─── TEXTE FOURNI
Accueil > Communiqués et textes des syndicats, coordinations, associations, sociétés (...) > Motion de membres du laboratoire Sophiapol [Paris-Nanterre] contre le (...)

Motion de membres du laboratoire Sophiapol [Paris-Nanterre] contre le dispositif de sélection à l’entrée à l’université - 28 février 2018

jeudi 1er mars 2018, par Mariannick

Motion portée par des membres du laboratoire Sophiapol contre le dispositif de sélection à l’entrée à l’université

Nous, membres du laboratoire Sophiapol, tenons à exprimer notre opposition au projet de réforme des modalités d’entrée à l’université et à attirer votre attention sur la menace qu’il représente.

En l’état, les capacités d’accueil de l’université au niveau national sont depuis longtemps complètement dépassées et cette dernière devra absorber encore 40 000 élèves de plus à la rentrée prochaine ; le tirage au sort qui a frappé près d’1 % des étudiantes et des étudiants ne peut qu’apparaître injuste ; les milliers de postes d’enseignement dans
le supérieur supprimés sur les dix dernières années s’accompagnent d’un manque de suivi des étudiant.e.s et accroît le tri social qui s’opère dès la première année de Licence.

Or, ce projet, loin de chercher à remédier aux difficultés rencontrées par les élèves issu.e.s des milieux les plus modestes, propose d’officialiser leur exclusion. La sélection des candidat.e.s sur la plateforme Parcoursup se fera notamment sur la base d’un CV, donc sur la base du lycée d’origine, du milieu social supposé, des activités
périscolaires valorisables – on peut imaginer l’avantage que représenteront les cours de musique, les stages de langue, les ateliers de debating et autres chasses-gardées des familles les plus aisées. En amont, ce sont en outre les enseignantes et enseignants qui imposeront une sélection en émettant un avis sur les projets des élèves. La nécessité pour les élèves de devenir stratèges dès la seconde, de se projeter des années en avance dans le maquis des attendus des diverses filières pour espérer construire un parcours cohérent, suffira à opérer une formidable sélection selon le capital scolaire, entre manque de familiarité avec les arcanes de l’institution et simple auto-censure.
Celles et ceux qui auront les moyens matériels et symboliques de faire appel aux firmes de conseil scolaire pourront espérer se vendre et maximiser leurs chances de recrutement sur le marché de l’éducation.

Articulée à la réforme simultanée du lycée et du baccalauréat, qui accentuera la concurrence entre les établissements et l’individualisation des parcours scolaires, la loi Vidal conduira nécessairement à une reproduction des inégalités structurelles contre lesquelles nous avons l’ambition de lutter. Au lycée comme à l’université, la marchandisation du savoir transforme les élèves en auto-entrepreneurs d’eux-mêmes. Leur endettement et celui de leurs familles n’en sortira que renforcé, nous livrant, encore davantage, au pouvoir des banques et des établissements de crédits.
──────
─── SECTION DES DONNÉES
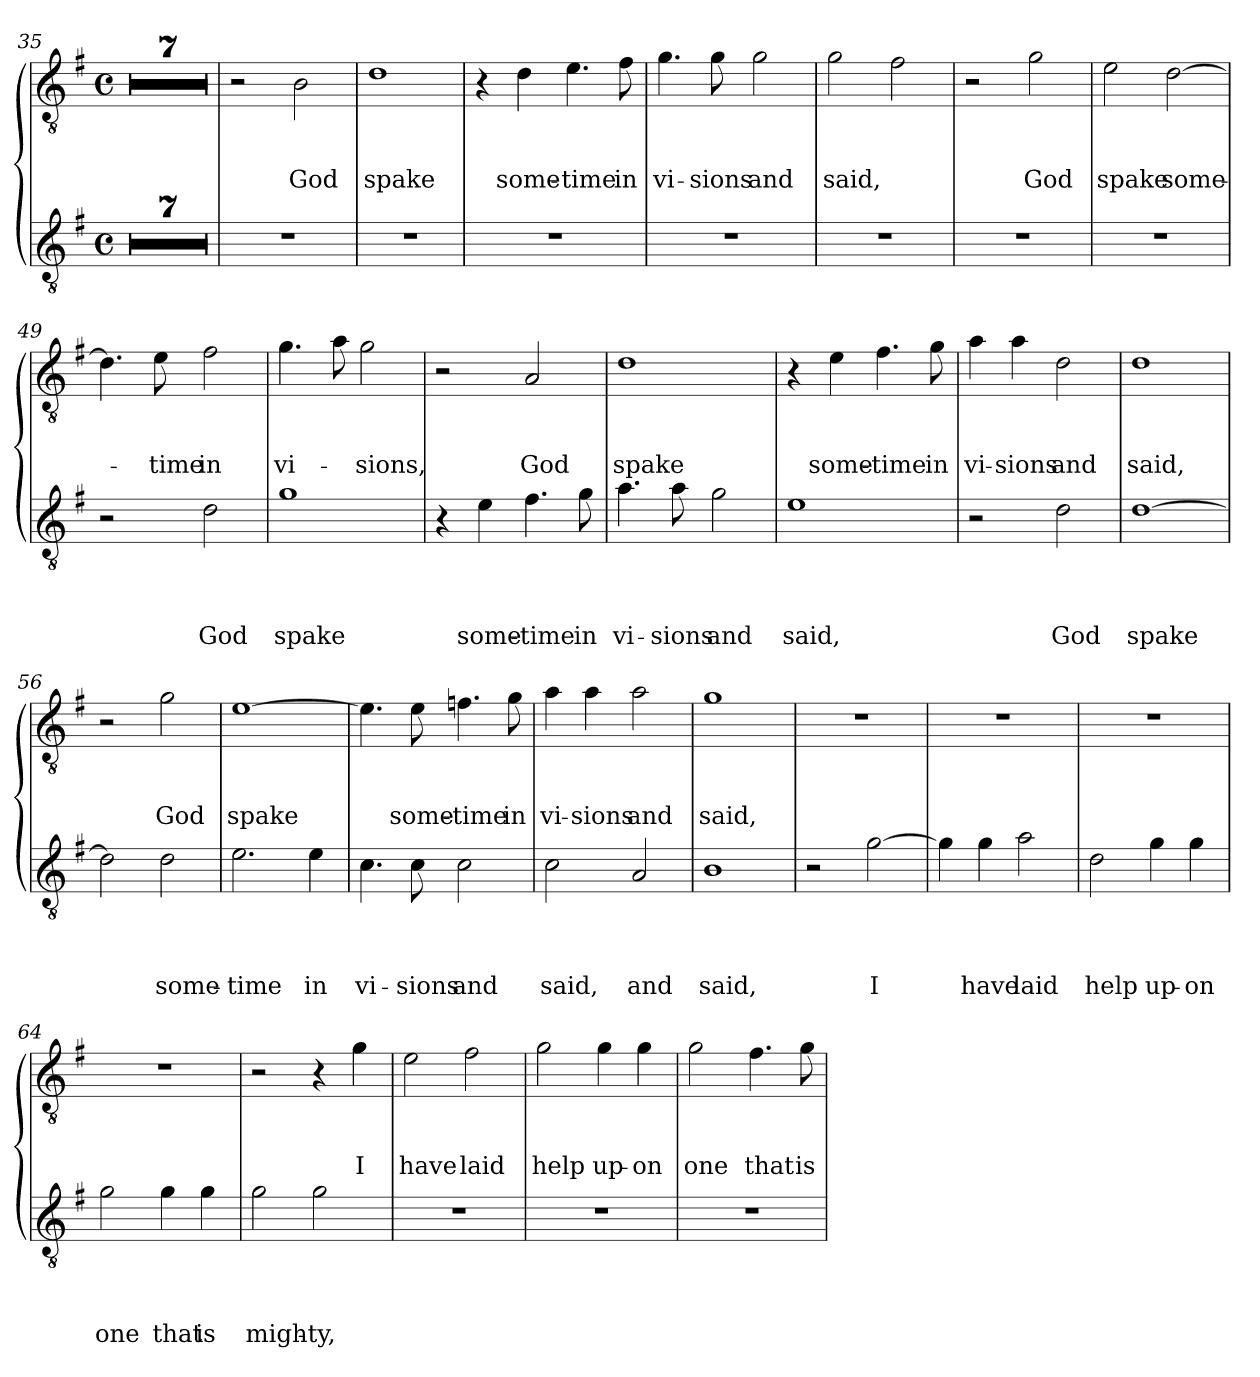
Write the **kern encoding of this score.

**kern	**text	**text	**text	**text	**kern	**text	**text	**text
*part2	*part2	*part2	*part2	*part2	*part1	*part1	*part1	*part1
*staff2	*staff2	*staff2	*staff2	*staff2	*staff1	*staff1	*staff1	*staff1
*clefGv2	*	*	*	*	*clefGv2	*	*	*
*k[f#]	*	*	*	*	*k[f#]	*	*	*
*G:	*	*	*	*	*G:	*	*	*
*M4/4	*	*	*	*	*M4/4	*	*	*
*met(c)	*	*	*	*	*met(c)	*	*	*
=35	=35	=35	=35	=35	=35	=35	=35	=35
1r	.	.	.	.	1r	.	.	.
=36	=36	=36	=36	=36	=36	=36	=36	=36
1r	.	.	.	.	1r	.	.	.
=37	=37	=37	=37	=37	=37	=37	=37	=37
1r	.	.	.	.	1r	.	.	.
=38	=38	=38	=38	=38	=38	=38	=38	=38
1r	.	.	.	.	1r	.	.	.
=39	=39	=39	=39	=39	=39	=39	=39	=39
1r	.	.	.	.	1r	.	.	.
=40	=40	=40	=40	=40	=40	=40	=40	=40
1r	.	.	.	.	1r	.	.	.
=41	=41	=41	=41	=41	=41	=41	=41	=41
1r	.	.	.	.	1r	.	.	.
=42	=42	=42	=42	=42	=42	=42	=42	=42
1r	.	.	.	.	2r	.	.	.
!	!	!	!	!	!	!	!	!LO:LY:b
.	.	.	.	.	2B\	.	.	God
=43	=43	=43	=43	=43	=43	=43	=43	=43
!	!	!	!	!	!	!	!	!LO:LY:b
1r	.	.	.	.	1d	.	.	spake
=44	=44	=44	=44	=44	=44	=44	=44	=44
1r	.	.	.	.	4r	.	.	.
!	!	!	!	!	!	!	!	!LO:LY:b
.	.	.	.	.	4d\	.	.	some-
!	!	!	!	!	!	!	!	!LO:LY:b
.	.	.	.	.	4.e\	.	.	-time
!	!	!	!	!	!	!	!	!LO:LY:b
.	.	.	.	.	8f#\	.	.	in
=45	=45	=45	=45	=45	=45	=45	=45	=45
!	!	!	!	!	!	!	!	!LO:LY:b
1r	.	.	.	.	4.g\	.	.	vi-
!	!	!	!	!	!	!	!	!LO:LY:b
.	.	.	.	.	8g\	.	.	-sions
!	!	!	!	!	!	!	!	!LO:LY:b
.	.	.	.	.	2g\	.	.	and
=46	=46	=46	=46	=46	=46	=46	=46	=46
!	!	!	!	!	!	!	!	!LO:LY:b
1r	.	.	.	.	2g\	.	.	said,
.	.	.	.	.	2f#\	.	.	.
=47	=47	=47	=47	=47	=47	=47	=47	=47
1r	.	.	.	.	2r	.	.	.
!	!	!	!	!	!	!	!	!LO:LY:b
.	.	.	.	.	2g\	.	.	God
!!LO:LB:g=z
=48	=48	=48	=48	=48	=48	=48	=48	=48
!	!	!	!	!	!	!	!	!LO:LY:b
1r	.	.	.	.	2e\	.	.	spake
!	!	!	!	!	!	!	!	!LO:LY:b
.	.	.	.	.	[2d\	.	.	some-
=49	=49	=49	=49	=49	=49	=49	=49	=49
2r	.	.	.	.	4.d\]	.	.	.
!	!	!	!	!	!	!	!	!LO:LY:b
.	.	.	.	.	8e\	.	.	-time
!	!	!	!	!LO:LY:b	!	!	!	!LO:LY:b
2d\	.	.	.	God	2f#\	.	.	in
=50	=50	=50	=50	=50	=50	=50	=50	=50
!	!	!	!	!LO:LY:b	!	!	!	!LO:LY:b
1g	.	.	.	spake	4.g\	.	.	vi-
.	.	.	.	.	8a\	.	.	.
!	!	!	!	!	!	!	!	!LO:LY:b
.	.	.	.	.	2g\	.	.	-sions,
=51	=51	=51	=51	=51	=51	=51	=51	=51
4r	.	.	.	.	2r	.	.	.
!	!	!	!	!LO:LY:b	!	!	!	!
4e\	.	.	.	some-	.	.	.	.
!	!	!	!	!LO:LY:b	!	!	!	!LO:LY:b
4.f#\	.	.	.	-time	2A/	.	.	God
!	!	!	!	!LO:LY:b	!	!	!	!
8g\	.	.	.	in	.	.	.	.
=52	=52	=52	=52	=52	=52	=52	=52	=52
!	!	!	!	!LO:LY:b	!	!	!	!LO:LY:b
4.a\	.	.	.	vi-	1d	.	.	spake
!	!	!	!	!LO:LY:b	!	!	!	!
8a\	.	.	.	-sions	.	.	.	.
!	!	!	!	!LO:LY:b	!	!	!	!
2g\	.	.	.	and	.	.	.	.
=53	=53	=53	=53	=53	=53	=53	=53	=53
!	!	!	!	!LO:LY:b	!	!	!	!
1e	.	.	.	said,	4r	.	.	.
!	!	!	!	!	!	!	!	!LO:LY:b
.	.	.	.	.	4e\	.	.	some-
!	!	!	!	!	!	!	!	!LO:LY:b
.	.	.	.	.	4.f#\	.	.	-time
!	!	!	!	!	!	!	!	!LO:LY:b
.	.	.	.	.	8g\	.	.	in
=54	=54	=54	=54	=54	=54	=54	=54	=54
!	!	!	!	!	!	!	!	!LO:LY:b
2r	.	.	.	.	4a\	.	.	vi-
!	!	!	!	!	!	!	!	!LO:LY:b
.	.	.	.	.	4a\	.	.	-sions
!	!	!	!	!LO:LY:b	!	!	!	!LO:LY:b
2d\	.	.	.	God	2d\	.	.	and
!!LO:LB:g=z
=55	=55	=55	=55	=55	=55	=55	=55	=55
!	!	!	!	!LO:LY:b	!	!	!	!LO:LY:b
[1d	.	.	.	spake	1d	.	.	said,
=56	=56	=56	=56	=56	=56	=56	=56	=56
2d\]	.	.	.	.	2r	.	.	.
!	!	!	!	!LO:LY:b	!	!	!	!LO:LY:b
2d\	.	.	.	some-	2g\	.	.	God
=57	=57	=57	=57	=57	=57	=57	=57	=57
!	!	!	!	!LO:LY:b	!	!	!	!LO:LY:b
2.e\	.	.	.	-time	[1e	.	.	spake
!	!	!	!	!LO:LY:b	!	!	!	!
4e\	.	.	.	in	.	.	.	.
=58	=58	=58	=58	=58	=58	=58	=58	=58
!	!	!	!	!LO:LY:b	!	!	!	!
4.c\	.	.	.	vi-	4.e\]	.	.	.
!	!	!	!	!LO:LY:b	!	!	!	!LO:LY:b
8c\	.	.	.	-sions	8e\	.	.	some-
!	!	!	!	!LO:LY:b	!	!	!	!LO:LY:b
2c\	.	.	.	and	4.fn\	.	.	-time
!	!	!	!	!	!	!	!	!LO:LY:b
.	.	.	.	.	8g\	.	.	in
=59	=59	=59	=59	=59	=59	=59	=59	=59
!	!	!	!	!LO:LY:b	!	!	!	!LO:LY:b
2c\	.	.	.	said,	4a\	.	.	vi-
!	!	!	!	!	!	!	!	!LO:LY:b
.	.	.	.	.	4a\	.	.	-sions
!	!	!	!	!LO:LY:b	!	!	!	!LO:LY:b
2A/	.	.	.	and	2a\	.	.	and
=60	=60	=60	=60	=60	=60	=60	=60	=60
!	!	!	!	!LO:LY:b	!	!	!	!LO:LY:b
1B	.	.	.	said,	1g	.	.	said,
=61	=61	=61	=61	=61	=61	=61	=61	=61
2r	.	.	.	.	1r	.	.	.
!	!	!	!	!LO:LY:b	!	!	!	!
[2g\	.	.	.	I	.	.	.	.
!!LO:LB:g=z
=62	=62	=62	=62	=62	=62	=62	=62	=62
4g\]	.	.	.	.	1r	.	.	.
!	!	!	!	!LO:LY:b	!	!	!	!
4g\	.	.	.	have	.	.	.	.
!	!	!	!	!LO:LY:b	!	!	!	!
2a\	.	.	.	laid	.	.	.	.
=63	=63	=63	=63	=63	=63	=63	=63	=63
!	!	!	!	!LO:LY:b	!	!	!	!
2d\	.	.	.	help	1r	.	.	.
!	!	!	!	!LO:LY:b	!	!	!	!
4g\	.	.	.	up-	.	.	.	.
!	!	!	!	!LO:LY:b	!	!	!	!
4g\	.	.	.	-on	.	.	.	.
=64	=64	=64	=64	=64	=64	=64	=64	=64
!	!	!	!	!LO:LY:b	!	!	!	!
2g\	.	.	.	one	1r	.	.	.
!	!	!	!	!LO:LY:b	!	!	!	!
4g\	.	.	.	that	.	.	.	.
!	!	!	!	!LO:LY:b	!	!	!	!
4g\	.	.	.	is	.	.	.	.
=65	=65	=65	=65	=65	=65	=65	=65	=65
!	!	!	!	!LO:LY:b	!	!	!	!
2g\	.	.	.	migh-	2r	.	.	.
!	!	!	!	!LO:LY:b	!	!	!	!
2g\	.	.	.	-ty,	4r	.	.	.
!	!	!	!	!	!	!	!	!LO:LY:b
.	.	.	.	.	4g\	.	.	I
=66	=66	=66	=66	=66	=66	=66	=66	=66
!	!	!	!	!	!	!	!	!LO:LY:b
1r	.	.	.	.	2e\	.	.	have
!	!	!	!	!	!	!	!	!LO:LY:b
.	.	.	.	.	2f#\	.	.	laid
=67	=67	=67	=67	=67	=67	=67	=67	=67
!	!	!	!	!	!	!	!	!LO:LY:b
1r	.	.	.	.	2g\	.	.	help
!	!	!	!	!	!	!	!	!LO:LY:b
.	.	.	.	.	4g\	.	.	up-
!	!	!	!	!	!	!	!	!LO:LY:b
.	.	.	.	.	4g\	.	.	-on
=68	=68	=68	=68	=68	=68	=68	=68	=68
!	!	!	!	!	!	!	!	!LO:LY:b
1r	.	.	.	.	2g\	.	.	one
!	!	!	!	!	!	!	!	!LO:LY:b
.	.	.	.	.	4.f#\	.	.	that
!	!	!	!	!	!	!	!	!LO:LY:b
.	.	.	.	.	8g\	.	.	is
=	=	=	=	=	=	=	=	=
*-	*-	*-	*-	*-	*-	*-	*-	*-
──────
* EXERCICE BREF A
Énumérez les activités que la motion donne en exemple parmi les « autres chasses-gardées des familles les plus aisées ».
* EXERCICE BREF B
Selon la motion, pourquoi la sélection sur la plateforme Parcoursup officialise-t-elle l'exclusion des élèves issu.e.s des milieux les plus modestes ?
* EXERCICE BREF C
Renommez « Sophiapol » en « SOPHIAPOL » dans le passage de la motion commençant par « Accueil > Communiqués » et se terminant par « menace qu’il représente. ».

* RÉPONSE RÉDIGÉE A
- les cours de musique
- les stages de langue
- les ateliers de debating

* RÉPONSE RÉDIGÉE B
Cette sélection se fera notamment sur la base d'un CV, c'est-à-dire sur la base du lycée d'origine, du milieu social supposé et des activités périscolaires valorisables. Ces critères avantagent les familles les plus aisées, qui ont accès aux cours de musique, aux stages de langue et aux ateliers de debating.

* RÉPONSE RÉDIGÉE C
Accueil > Communiqués et textes des syndicats, coordinations, associations, sociétés (...) > Motion de membres du laboratoire SOPHIAPOL [Paris-Nanterre] contre le (...)

Motion de membres du laboratoire SOPHIAPOL [Paris-Nanterre] contre le dispositif de sélection à l’entrée à l’université - 28 février 2018

jeudi 1er mars 2018, par Mariannick

Motion portée par des membres du laboratoire SOPHIAPOL contre le dispositif de sélection à l’entrée à l’université

Nous, membres du laboratoire SOPHIAPOL, tenons à exprimer notre opposition au projet de réforme des modalités d’entrée à l’université et à attirer votre attention sur la menace qu’il représente.